The elderly believe they have become invisible in Britain's youth-obsessed society with more than half feeling ignored, a survey revealed yesterday.
They fear being sidelined despite embracing modern technology such as surfing the web and going on Facebook and Twitter.
Pensioners claim that their opinion is never solicited, nothing on TV and radio is made for them and that they are written off by and ridiculed by society.
One grandfather even said that young people talk to the elderly ‘as if they want us to go away and die'.
The survey by the Nominet Trust, which works to increase access to the Internet, found more than half of over-65s feel ‘silenced' and ‘ignored'.
More than four in ten were unable to recall the last time someone asked their opinion.
Nearly all the women questioned (92 per cent) were incensed that many celebrities such as Arlene Phillips, 67, who was axed as a Strictly Come Dancing judge find themselves sidelined after reaching a certain age.
The findings come despite Britain having an ageing population and the efforts of the older generation to stay in touch. More than two-thirds regularly browse the Internet to keep up-to-date with topical issues. In London, 91 per cent of pensioners use e-mails weekly.
Annika Small, director of the Nominet Trust, said: "It's a nation that needs a hearing aid, not our pensioners. We have a terrible attitude to old people. We need to listen more and recognise that the retired are tech-savvy with a lot to say and a significant contribution to make to our society.'
The trust, which questioned 500 over-65s for the research, runs up a blog called GreyMatters for older people.

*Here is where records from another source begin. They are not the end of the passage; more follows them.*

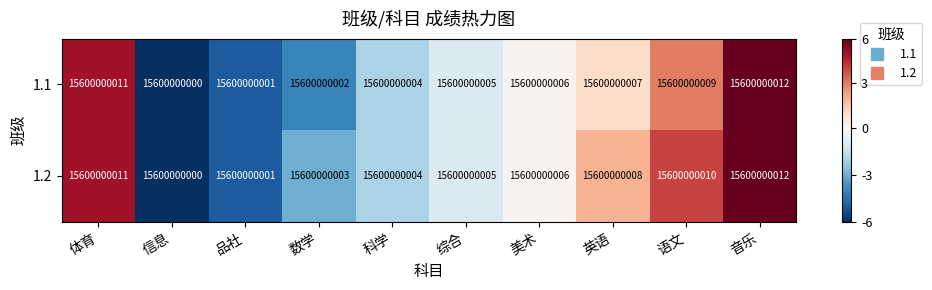

The value of 1.1 at 音乐 is 3.8. True or false?

False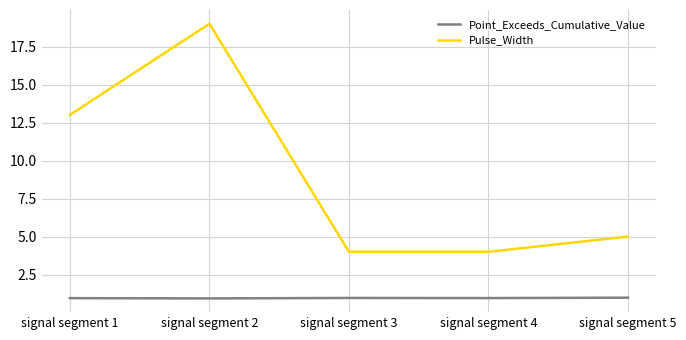

At which category does Pulse_Width reach its first local peak?

signal segment 2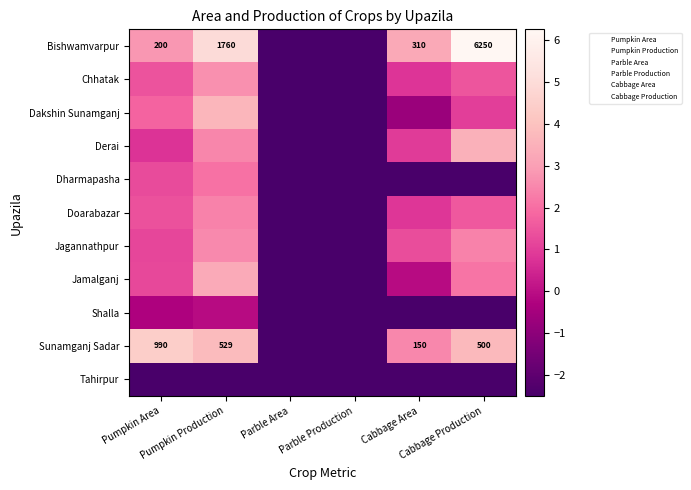

How many data points does each series have?

6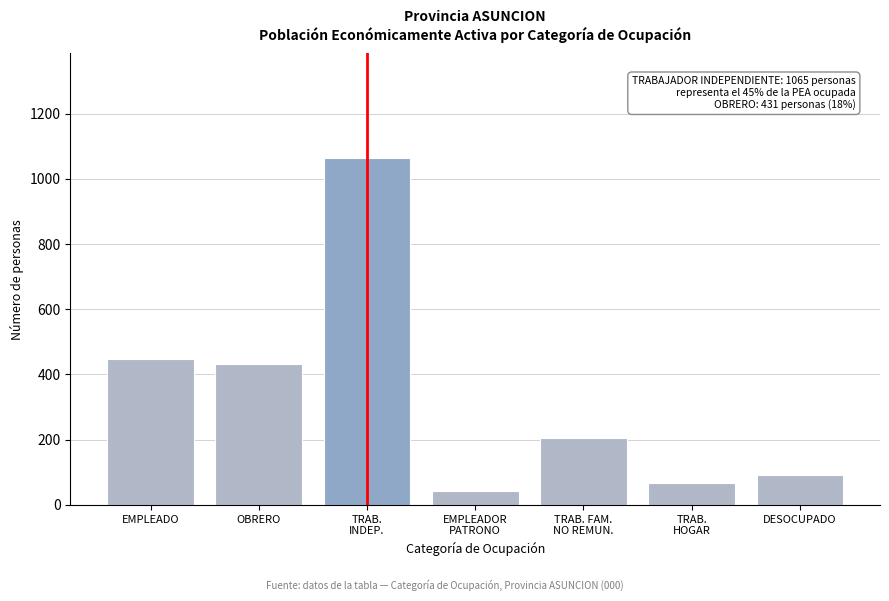

Reading right to left, transcribe all the data shown in this chart.

92	68	205	43	1065	431	448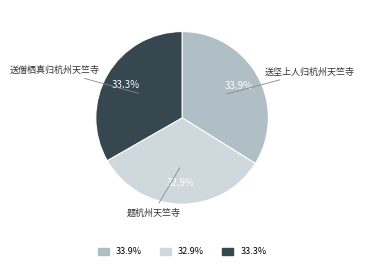

Is there a majority slice in this chart?

No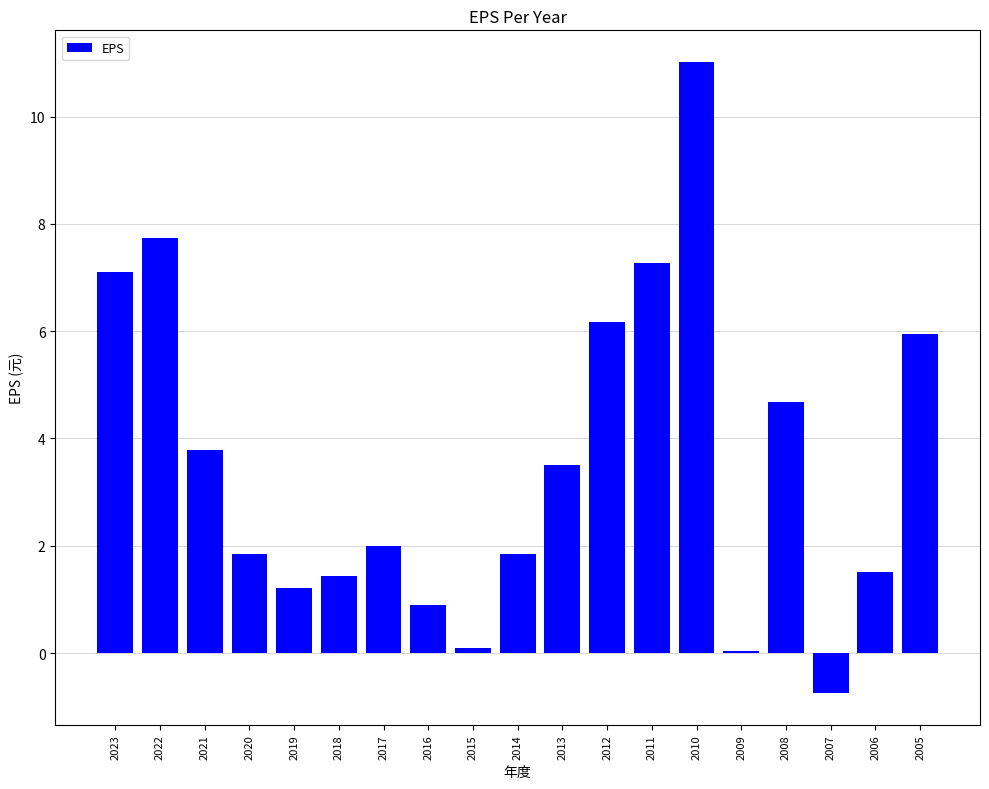

What is the sum of all values?

67.3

A contributor, grandfather-of-five Alan Lodge, 64, from Roche, Cornwall, said: "People my age are treated with derision and lack of respect. Youngsters speak to us as if they want us to go away and die. I've been ridiculed and treated like an imbecile.
Too many people my age encounter this and it just forces them to retreat from society. It's wrong."
The survey follows Age UK research revealing that age is the most widely experienced form in discrimination in Europe, with Britain topping the table.
Some 64 per cent of those interviewed here view age discrimination as a serious problem while the figure is 44 per cent across Europe.
The trust's survey also asked the over-65s their views on celebrity and people in public life.
The favourites among women were Phillip Schofield, Simon Cowell and Piers Morgan. Men gave high rankings to Cheryl Cole, Holly Willoughby and Barbara Windsor.